- A OAB/SP acompanha o acórdão 1.498/26 – plenário do TCU sobre a concessão automática de benefícios do INSS.
- O TCU aponta risco concreto de prejuízo aos segurados quando benefícios são concedidos apenas com base em informações de bases de dados governamentais, sem chance de correção de pendências ou apresentação de documentos.
- O acórdão, publicado em 10 de junho no processo TC 007.094/2025-6, destaca limitações do modelo de decisões automáticas.
- A OAB/SP afirma que a tecnologia deve ampliar o acesso a direitos e melhorar serviços, mantendo o contraditório, a participação do segurado e a concessão do melhor benefício possível.

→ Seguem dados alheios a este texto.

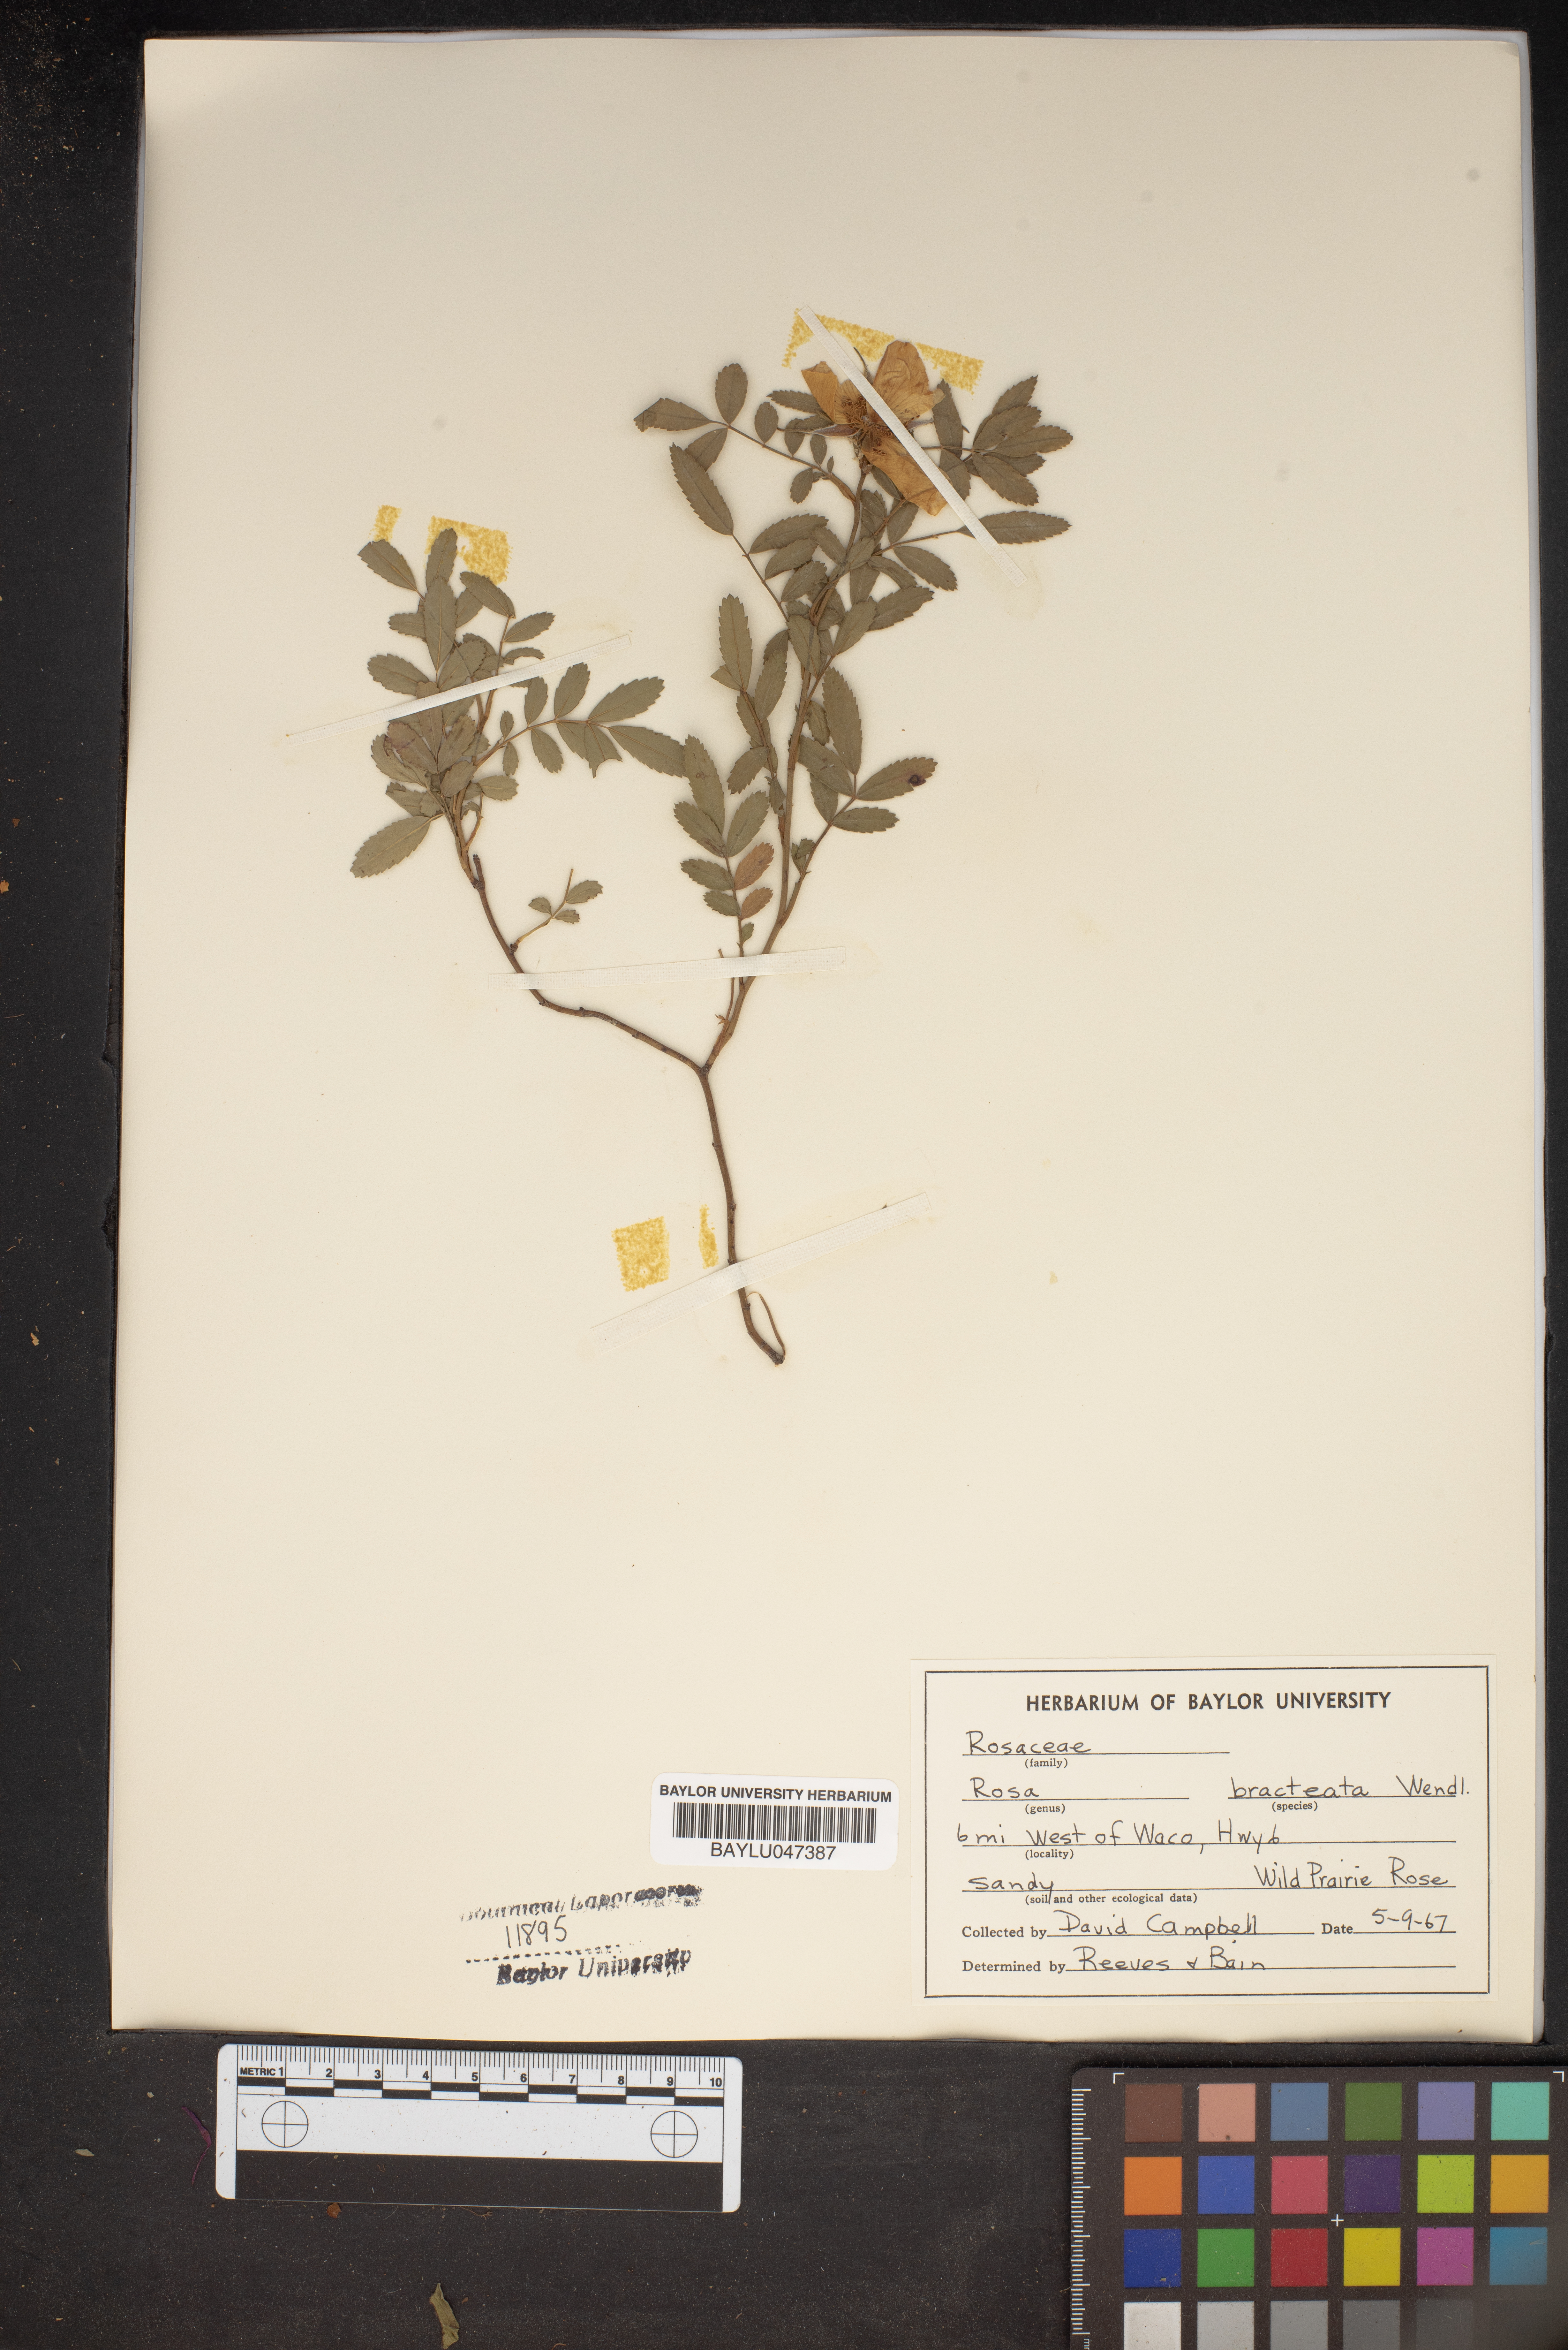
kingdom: Plantae
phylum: Tracheophyta
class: Magnoliopsida
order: Rosales
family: Rosaceae
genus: Rosa
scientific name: Rosa bracteata
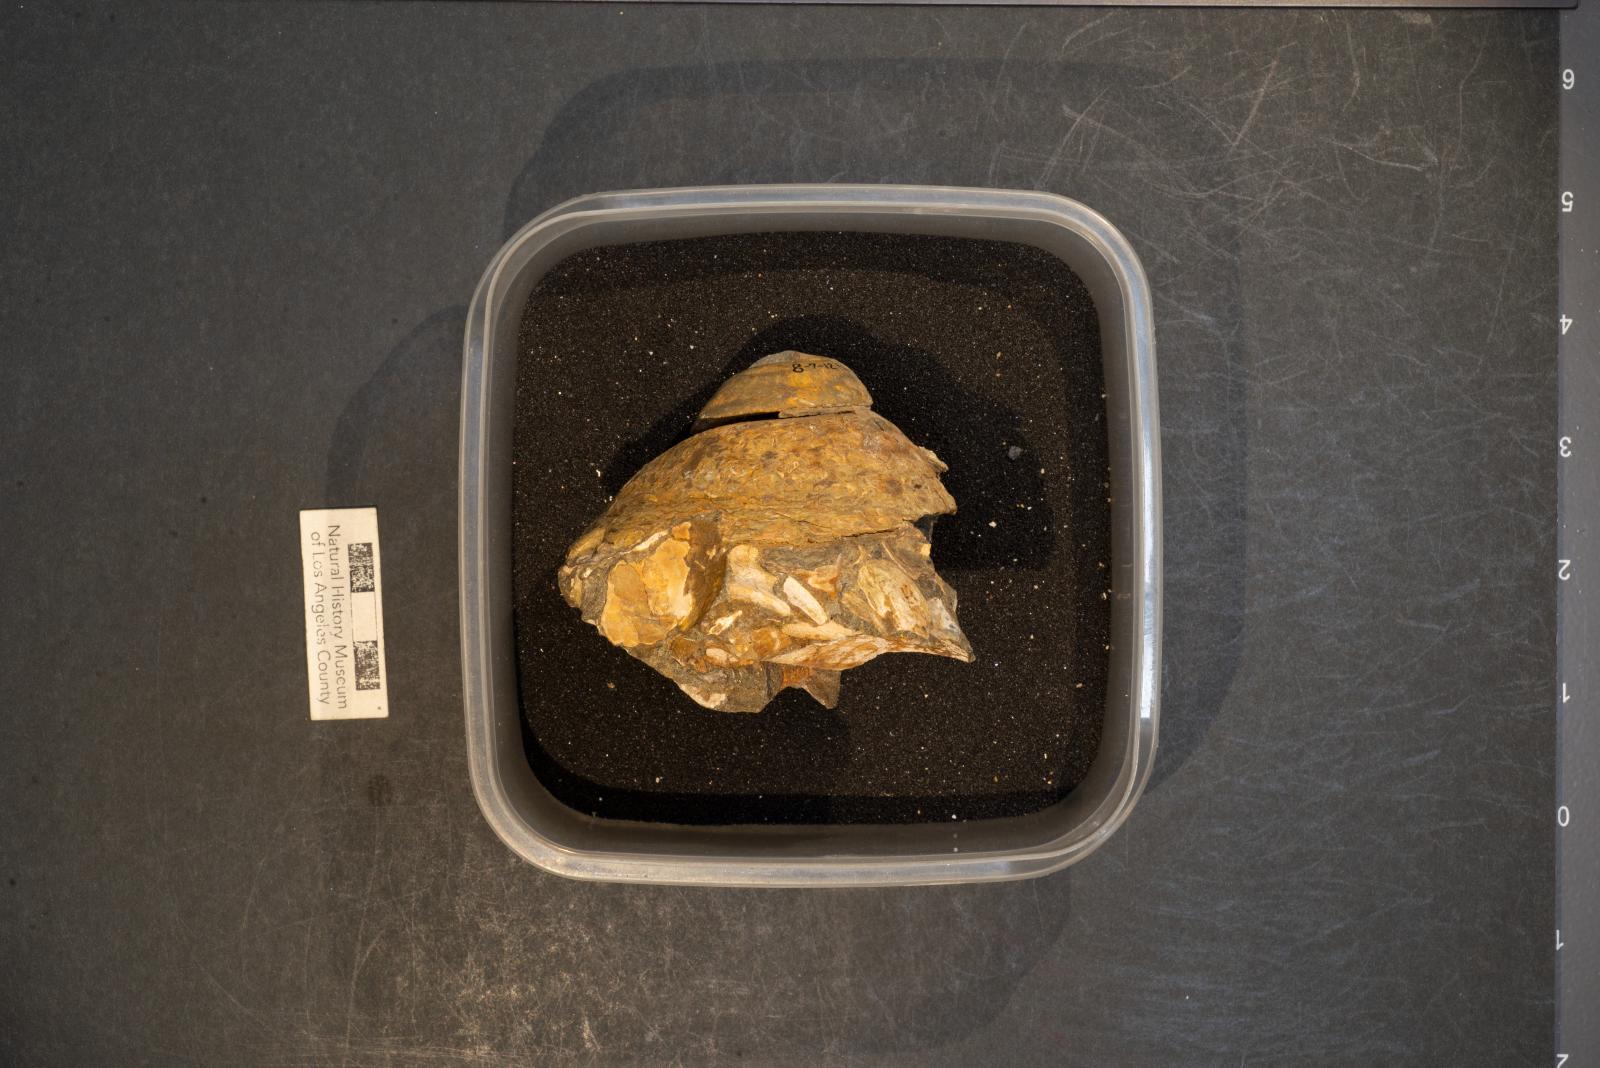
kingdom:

- A entidade defende aprimoramentos contínuos nos sistemas do INSS e da Dataprev e mecanismos para o segurado participar antes de decisões automatizadas que afetem sua renda e proteção social.
A OAB/SP acompanha o acórdão 1.498/26 – plenário, do TCU, resultado de auditoria para avaliar a efetividade e a segurança da concessão automática de benefícios pelo INSS. A comissão destacou a relevância do texto para o tema previdenciário.
Segundo a OAB/SP, o Tribunal aponta risco concreto de prejuízo aos segurados quando decisões são tomadas apenas com base em informações de bases governamentais, sem permitir correção de pendências ou apresentação de documentos. Isso pode impedir o benefício mais vantajoso.
A auditoria, publicada em 10/6 no processo TC 007.094/2025-6, registra limitações no sistema atual, mesmo com avanços da digitalização. O aumento de decisões automáticas não reduziu significativamente pedidos ou o tempo de análise.
Contexto
O acórdão reforça que eficiência administrativa não pode afastar garantias do processo, como direito de participação, contraditório e concessão do melhor benefício possível. A OAB/SP enfatiza que tecnologia deve ampliar acesso a direitos, sem restringir garantias legais.
A entidade sustenta que o reconhecimento das limitações nas bases automatizadas reforça a atuação da advocacia previdenciária na identificação de inconsistências cadastrais, regularização de vínculos e dados do CNIS.
A OAB/SP também aponta a necessidade de aprimoramento contínuo dos sistemas do INSS e da Dataprev, bem como de mecanismos que permitam participação efetiva do segurado antes de decisões automatizadas que impactem renda e proteção social.